Despite other studies showing that the average performance on cognitive tests of learning and memory worsens as women transition through menopause, Maki’s study is the first to determine what percent of women showed worsening of cognitive performance that reached the threshold of impairment.
“I was surprised that this was observed for about 1 in 10 women. I was also surprised that there was no difference between women with HIV and those without HIV in cognition changes across the menopause,” Maki said.
Maki said clinicians should help to normalize the cognitive complaints of women.

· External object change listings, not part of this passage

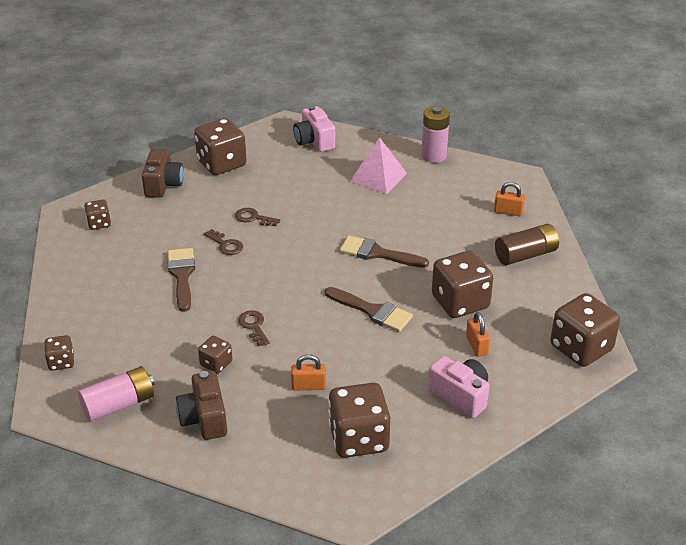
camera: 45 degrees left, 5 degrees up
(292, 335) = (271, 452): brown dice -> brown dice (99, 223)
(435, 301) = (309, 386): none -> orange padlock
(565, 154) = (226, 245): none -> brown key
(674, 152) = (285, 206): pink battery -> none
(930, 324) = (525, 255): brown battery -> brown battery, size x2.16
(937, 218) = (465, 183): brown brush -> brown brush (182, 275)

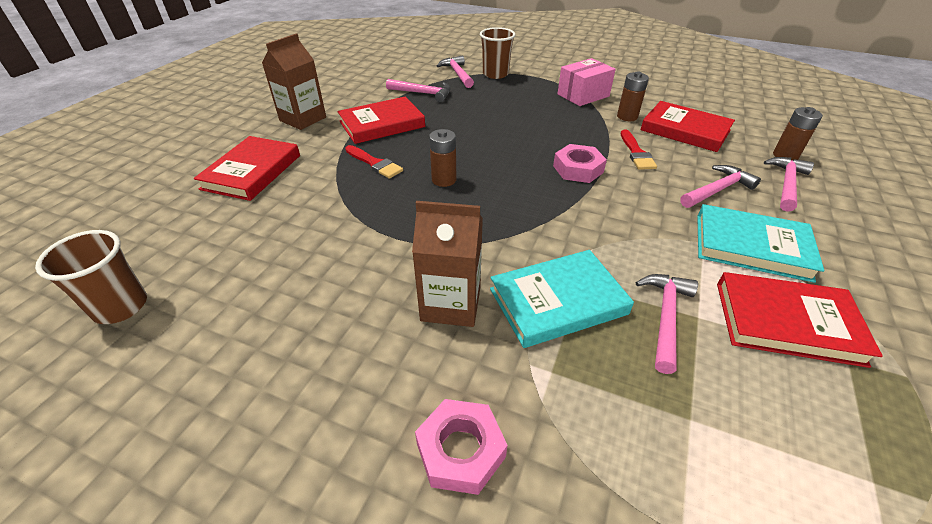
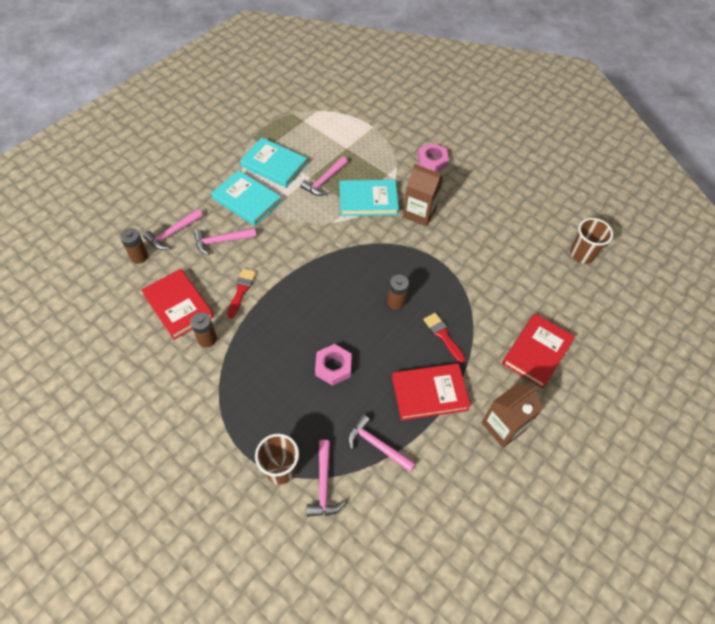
camera: 165 degrees left, 15 degrees up
(578, 169) = (296, 286): pink nut -> pink nut (333, 367)
(583, 95) = (218, 389): pink box -> none
(786, 322) = (274, 165): red book -> turquoise book

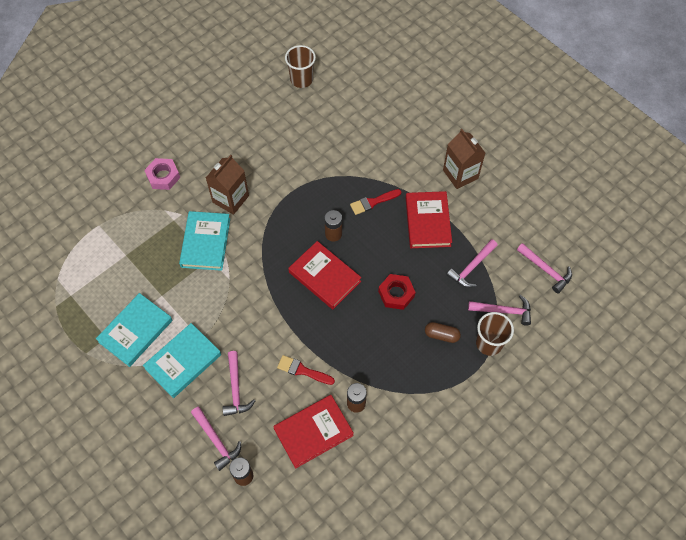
camera: 80 degrees left, 5 degrees up
(287, 416) = (441, 335): none -> brown capsule
(324, 181) = (170, 281): pink hammer -> pink hammer (546, 270)
(333, 367) = (396, 294): pink nut -> red nut
(536, 352) = (396, 136): red book -> red book (324, 277)

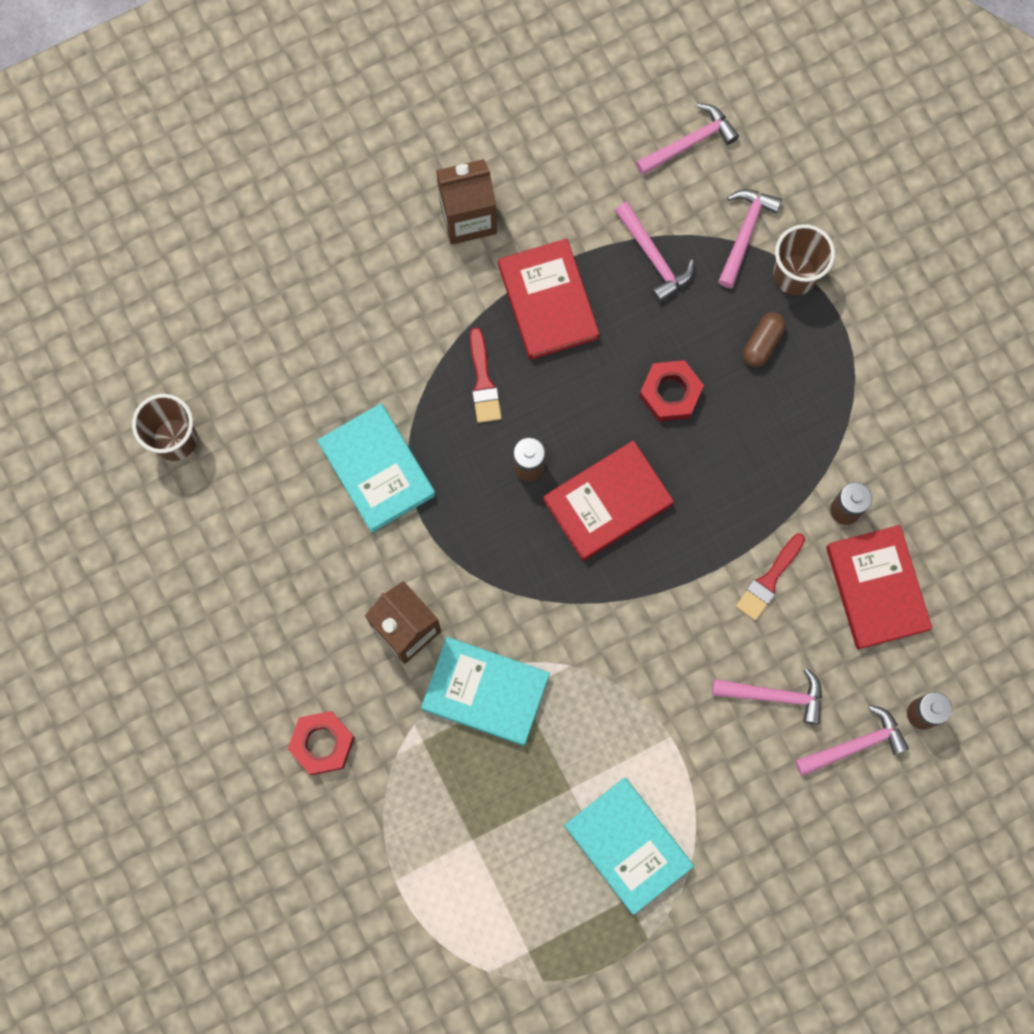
camera: 75 degrees left, 15 degrees up
(163, 176) = (322, 743): pink nut -> red nut
(183, 362) = (705, 773): turquoise book -> turquoise book (377, 469)
(427, 221) = (547, 301): red book -> red book turned 60 degrees clockwise

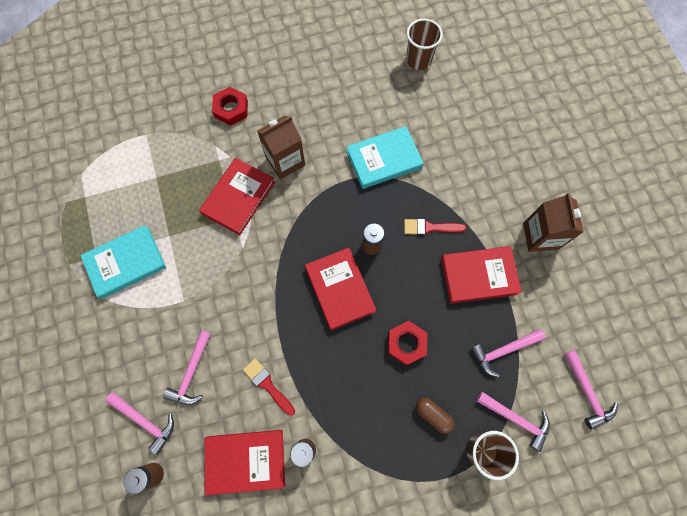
camera: 100 degrees right, 5 degrees down
(485, 692) = (238, 198): turquoise book -> red book
(855, 744) = (145, 421): pink hammer -> pink hammer turned 45 degrees counterclockwise

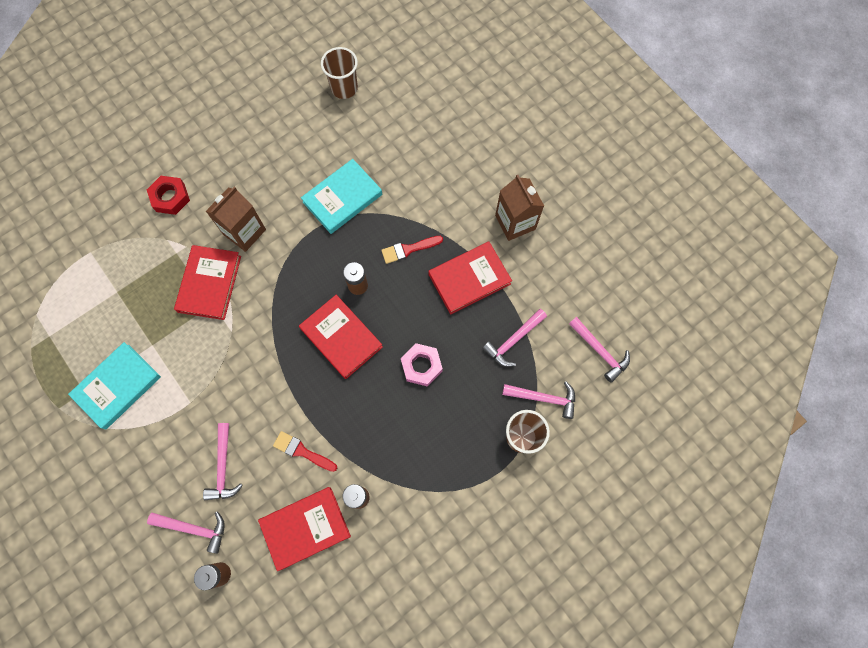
camera: 20 degrees left, 0 degrees up
(406, 343) = (421, 366): red nut -> pink nut
(433, 415) = (467, 422): brown capsule -> none

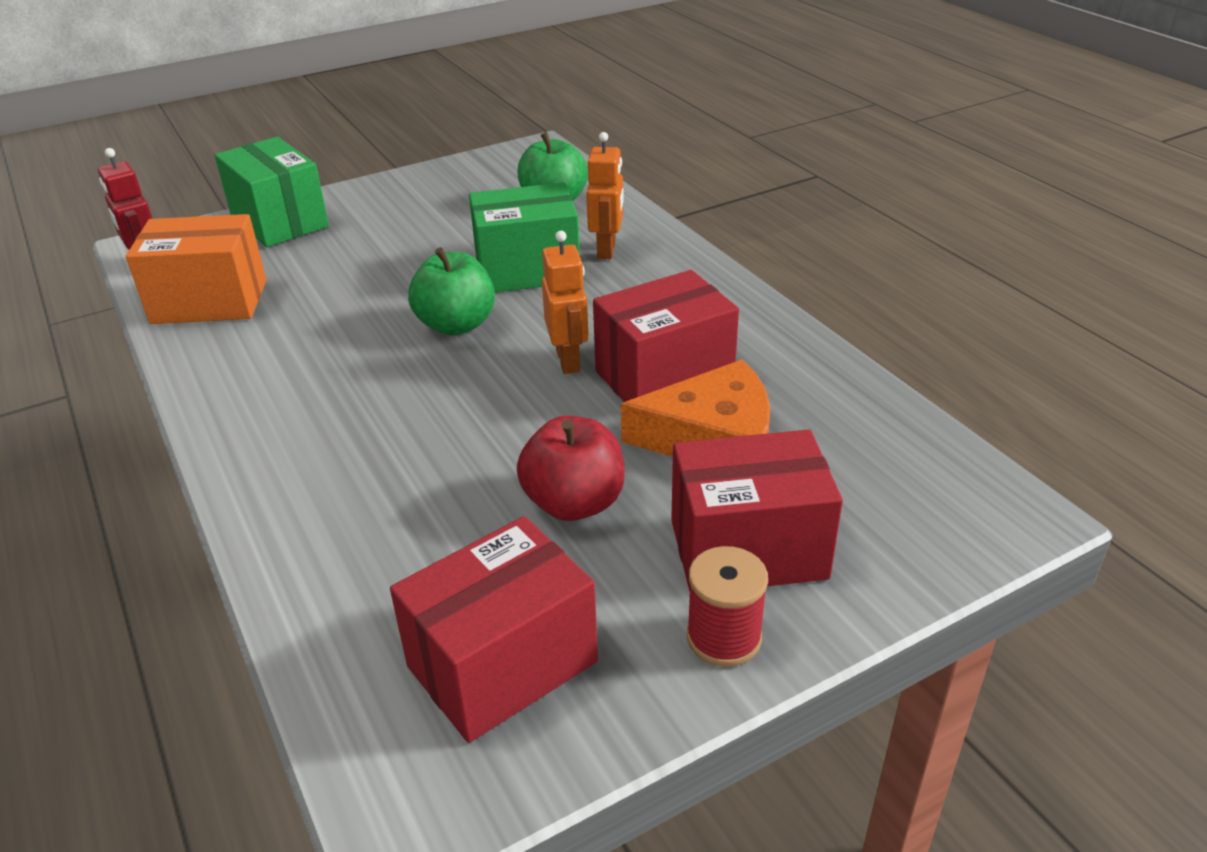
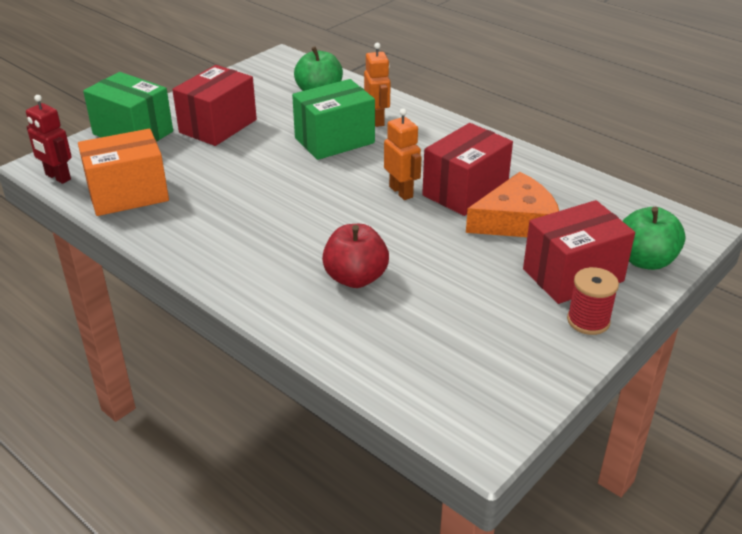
camera: 20 degrees left, 0 degrees up
(456, 325) = (313, 182): green apple -> green apple (645, 260)
(502, 664) = (481, 360): red box -> red box (218, 126)
(574, 503) = (462, 271): red apple -> red apple (355, 278)

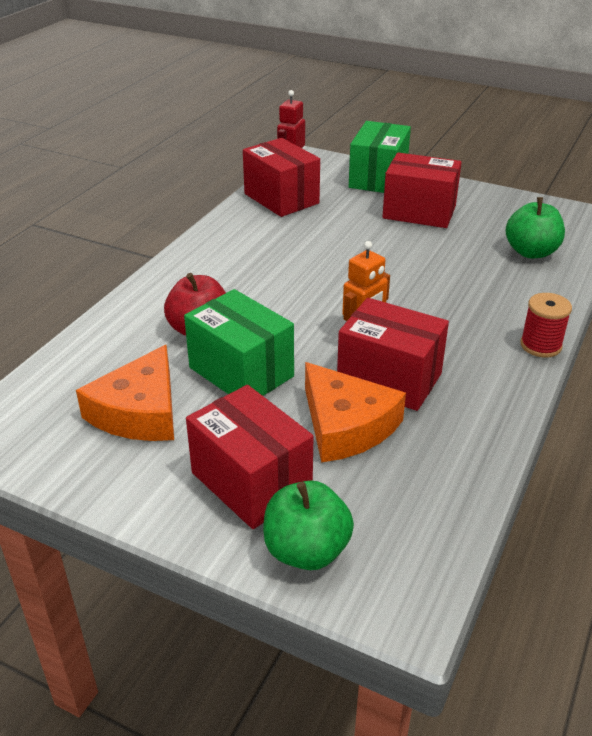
camera: 75 degrees right, 0 degrees up
(128, 194) = (281, 198): orange box -> red box
(334, 140) = (439, 278): green box -> green box (241, 372)
(377, 120) = (503, 297): orange robot -> none
(470, 327) = (139, 411): none -> orange cheese
(588, 321) = (166, 500): red spool -> red spool (540, 345)

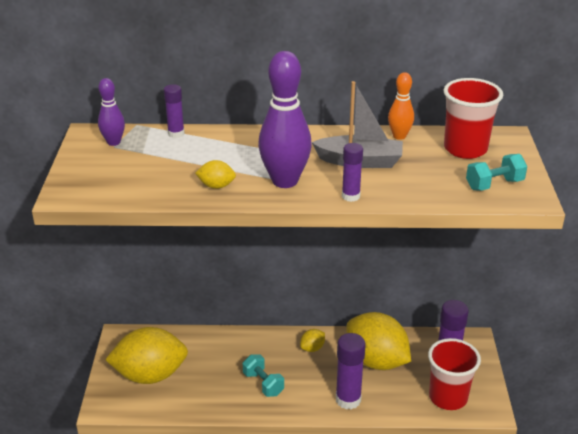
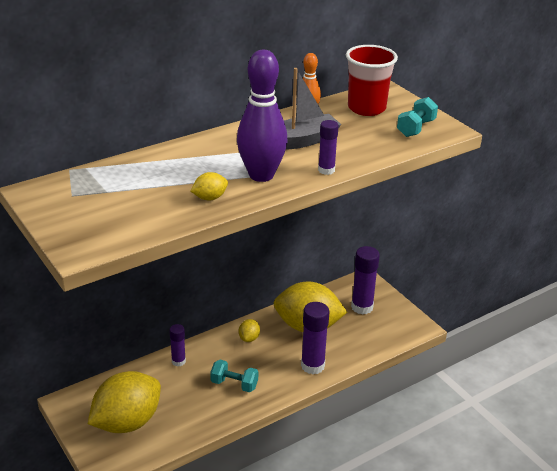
camera: 35 degrees left, 0 degrees up
(113, 142) = (67, 191): purple bowling pin -> none
(176, 134) = (118, 166): purple glue stick -> purple glue stick (178, 361)
(448, 397) = (383, 331): red cup -> none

“Evidence-based approaches for sustaining brain health include exercise, Mediterranean diet, sleep hygiene and novel cognitive activities,” Maki said. “We also need to know who is most vulnerable to cognitive impairment associated with menopause.”
The study’s other authors are Gayle Springer, Johns Hopkins, Baltimore, Maryland; Kathryn Anastos, Albert Einstein College of Medicine and Montefiore Medical Center, Bronx, New York; Deborah Gustafson, SUNY-Downstate Medical Center, Brooklyn, New York; Kathleen Weber, Cook County Health and Hospitals System and Hektoen Institute of Medicine, Chicago; David Vance, University of Alabama at Birmingham, Alabama; Dr. Derek Dykxhoorn, University of Miami, Coral Gables, Florida; Joel Milam, University of Southern California, Los Angeles, California; Adaora A Adimora, University of North Carolina, Chapel Hill, North Carolina; Dr. Seble G Kassaye, Georgetown University, Washington, D.C.; Drenna Waldrop, Emory University, Atlanta, Georgia, and Leah Rubin, Johns Hopkins University.